**Given information**
###
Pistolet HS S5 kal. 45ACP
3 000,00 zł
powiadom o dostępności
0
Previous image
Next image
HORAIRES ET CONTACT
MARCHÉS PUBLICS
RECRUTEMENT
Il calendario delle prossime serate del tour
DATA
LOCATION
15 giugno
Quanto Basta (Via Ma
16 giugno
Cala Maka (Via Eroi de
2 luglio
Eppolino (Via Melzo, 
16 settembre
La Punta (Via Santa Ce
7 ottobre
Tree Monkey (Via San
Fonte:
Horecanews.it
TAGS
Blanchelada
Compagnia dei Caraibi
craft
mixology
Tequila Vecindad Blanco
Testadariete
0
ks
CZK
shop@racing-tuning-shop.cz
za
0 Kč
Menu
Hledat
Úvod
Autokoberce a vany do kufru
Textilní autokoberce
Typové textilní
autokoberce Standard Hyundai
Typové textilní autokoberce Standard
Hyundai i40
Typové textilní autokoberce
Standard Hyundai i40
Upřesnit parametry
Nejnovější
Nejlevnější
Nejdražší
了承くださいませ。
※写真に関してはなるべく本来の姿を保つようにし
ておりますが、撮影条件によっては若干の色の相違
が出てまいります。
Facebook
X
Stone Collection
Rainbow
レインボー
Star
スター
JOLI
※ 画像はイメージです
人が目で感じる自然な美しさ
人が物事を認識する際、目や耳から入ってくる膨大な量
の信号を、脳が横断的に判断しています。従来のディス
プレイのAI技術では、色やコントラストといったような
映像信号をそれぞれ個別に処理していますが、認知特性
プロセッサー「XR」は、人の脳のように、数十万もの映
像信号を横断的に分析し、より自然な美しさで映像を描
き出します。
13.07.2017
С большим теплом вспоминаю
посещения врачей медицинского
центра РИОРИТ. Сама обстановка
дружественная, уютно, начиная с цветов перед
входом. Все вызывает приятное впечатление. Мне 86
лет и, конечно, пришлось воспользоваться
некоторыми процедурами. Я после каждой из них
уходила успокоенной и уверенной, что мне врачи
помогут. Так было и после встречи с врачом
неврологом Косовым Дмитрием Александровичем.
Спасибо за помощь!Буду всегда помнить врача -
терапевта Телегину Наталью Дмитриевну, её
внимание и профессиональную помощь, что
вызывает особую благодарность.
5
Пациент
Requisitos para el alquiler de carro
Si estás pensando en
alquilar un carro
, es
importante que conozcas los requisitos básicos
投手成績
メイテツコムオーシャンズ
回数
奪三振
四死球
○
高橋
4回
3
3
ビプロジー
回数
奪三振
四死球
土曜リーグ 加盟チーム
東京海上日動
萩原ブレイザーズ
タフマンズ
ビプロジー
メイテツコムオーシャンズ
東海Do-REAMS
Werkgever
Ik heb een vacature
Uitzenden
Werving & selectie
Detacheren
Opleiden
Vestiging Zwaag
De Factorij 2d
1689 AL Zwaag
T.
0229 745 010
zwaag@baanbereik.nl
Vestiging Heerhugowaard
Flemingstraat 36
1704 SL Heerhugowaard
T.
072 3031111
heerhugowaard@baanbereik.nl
###
Which of the lines above hold the word "Standard"? Copy each one.

**Exercise output**
autokoberce Standard Hyundai
Typové textilní autokoberce Standard
Standard Hyundai i40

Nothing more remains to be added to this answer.